DATA FOR THE TASK —
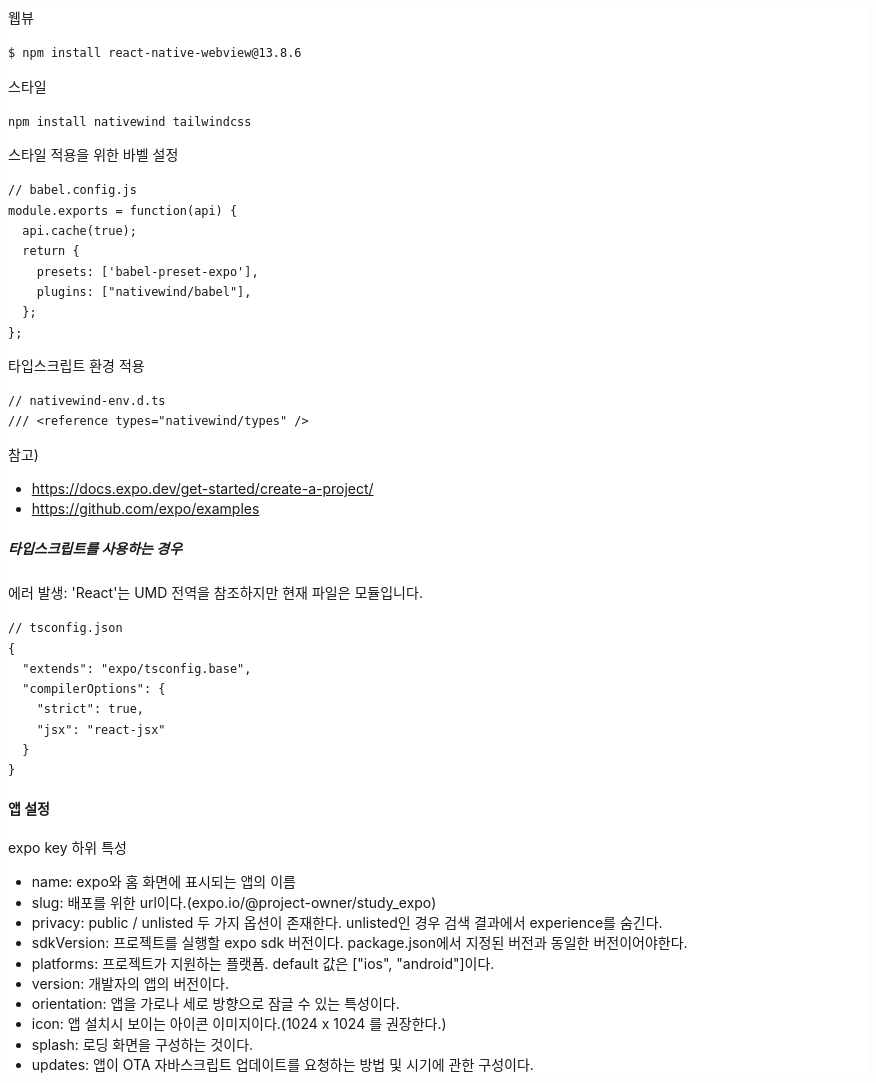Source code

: 웹뷰
```
$ npm install react-native-webview@13.8.6
```

스타일
```
npm install nativewind tailwindcss
```

스타일 적용을 위한 바벨 설정
```
// babel.config.js
module.exports = function(api) {
  api.cache(true);
  return {
    presets: ['babel-preset-expo'],
    plugins: ["nativewind/babel"],
  };
};

```

타입스크립트 환경 적용
```
// nativewind-env.d.ts
/// <reference types="nativewind/types" />
```

참고)
- https://docs.expo.dev/get-started/create-a-project/
- https://github.com/expo/examples


##### 타입스크립트를 사용하는 경우
에러 발생: 'React'는 UMD 전역을 참조하지만 현재 파일은 모듈입니다.

```
// tsconfig.json
{
  "extends": "expo/tsconfig.base",
  "compilerOptions": {
    "strict": true,
    "jsx": "react-jsx"
  }
}

```

#### 앱 설정

expo key 하위 특성
- name: expo와 홈 화면에 표시되는 앱의 이름
- slug: 배포를 위한 url이다.(expo.io/@project-owner/study_expo)
- privacy: public / unlisted 두 가지 옵션이 존재한다. unlisted인 경우 검색 결과에서 experience를 숨긴다.
- sdkVersion: 프로젝트를 실행할 expo sdk 버전이다. package.json에서 지정된 버전과 동일한 버전이어야한다.
- platforms: 프로젝트가 지원하는 플랫폼. default 값은 ["ios", "android"]이다.
- version: 개발자의 앱의 버전이다.
- orientation: 앱을 가로나 세로 방향으로 잠글 수 있는 특성이다.
- icon: 앱 설치시 보이는 아이콘 이미지이다.(1024 x 1024 를 권장한다.)
- splash: 로딩 화면을 구성하는 것이다.
- updates: 앱이 OTA 자바스크립트 업데이트를 요청하는 방법 및 시기에 관한 구성이다.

WORK REQUEST —
All lines above from the one holding "- sdkVersion: 프로젝트를" to the one holding "- splash: 로딩 화면을 구성하는 것이다.", inclusive, are to be copied exactly; no other line is wanted.

SOLUTION TO THE EXERCISE —
- sdkVersion: 프로젝트를 실행할 expo sdk 버전이다. package.json에서 지정된 버전과 동일한 버전이어야한다.
- platforms: 프로젝트가 지원하는 플랫폼. default 값은 ["ios", "android"]이다.
- version: 개발자의 앱의 버전이다.
- orientation: 앱을 가로나 세로 방향으로 잠글 수 있는 특성이다.
- icon: 앱 설치시 보이는 아이콘 이미지이다.(1024 x 1024 를 권장한다.)
- splash: 로딩 화면을 구성하는 것이다.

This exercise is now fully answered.